Most of Apple’s most popular products are currently exempt from tariffs while the Commerce Department conducts a so-called Section 232 investigation to determine the national security impact of importing those products and their parts. Despite the exemptions, Apple took an $800 million hit in the last quarter from tariffs and predicted it will take another $1.5 billion hit in the next three months.
In a May social media post, Trump said: “I have long ago informed Tim Cook of Apple that I expect their iPhone’s that will be sold in the United States of America will be manufactured and built in the United States, not India, or anyplace else.”
Trump on Wednesday conceded that some recent factory announcements may take a number of years to materialize.
“So I don’t know when it shows up, but there are a lot of factories and a lot of plants that are either under construction or soon we’ll be starting construction,” he said. “So can’t tell you exactly when, but I want to be around in about a year from now and two years from now, because we’re going to see an explosion, I think.”
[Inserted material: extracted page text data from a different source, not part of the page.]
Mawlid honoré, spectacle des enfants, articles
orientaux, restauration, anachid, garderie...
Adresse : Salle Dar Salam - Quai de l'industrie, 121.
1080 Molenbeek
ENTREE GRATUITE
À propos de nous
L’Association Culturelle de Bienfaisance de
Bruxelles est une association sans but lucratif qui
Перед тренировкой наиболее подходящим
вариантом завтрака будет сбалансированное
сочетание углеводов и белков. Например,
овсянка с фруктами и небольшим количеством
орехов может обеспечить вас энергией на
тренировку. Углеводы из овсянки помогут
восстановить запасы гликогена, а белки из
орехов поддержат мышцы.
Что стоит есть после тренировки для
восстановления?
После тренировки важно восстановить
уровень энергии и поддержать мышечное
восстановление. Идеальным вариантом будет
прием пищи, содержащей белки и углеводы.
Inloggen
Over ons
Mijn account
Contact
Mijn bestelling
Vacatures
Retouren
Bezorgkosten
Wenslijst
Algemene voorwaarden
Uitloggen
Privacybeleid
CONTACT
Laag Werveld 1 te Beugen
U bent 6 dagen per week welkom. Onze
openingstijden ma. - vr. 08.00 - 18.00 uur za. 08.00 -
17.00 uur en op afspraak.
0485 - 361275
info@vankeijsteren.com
Apple’s investment pledge bears some similarities to recent announcements from the president. OpenAI, Oracle and Japan’s Softbank collectively pledged $500 billion to invest in building out data centers across the country to power artificial intelligence applications.
But months after being announced, the plans reportedly hit some snags. The three firms said they would “immediately” begin investing but now the plans call for just one small data center in Ohio by the end of the year.
A trade agreement between the Trump administration and the European Union included what they said would be $600 billion of investments in the United States and $750 billion of energy purchases.
“They gave me $600 billion, and that’s a gift,” Trump said on CNBC Tuesday. “They gave us $600 billion that we can invest in anything we want.”
However, the E.U. said in a statement that European companies have only “expressed interest in investing at least $600 billion.” The E.U. does not have any mechanism in place to incentivize those investments. Similarly, the E.U. has said $750 billion is only a projection of potential energy purchases over the next three years.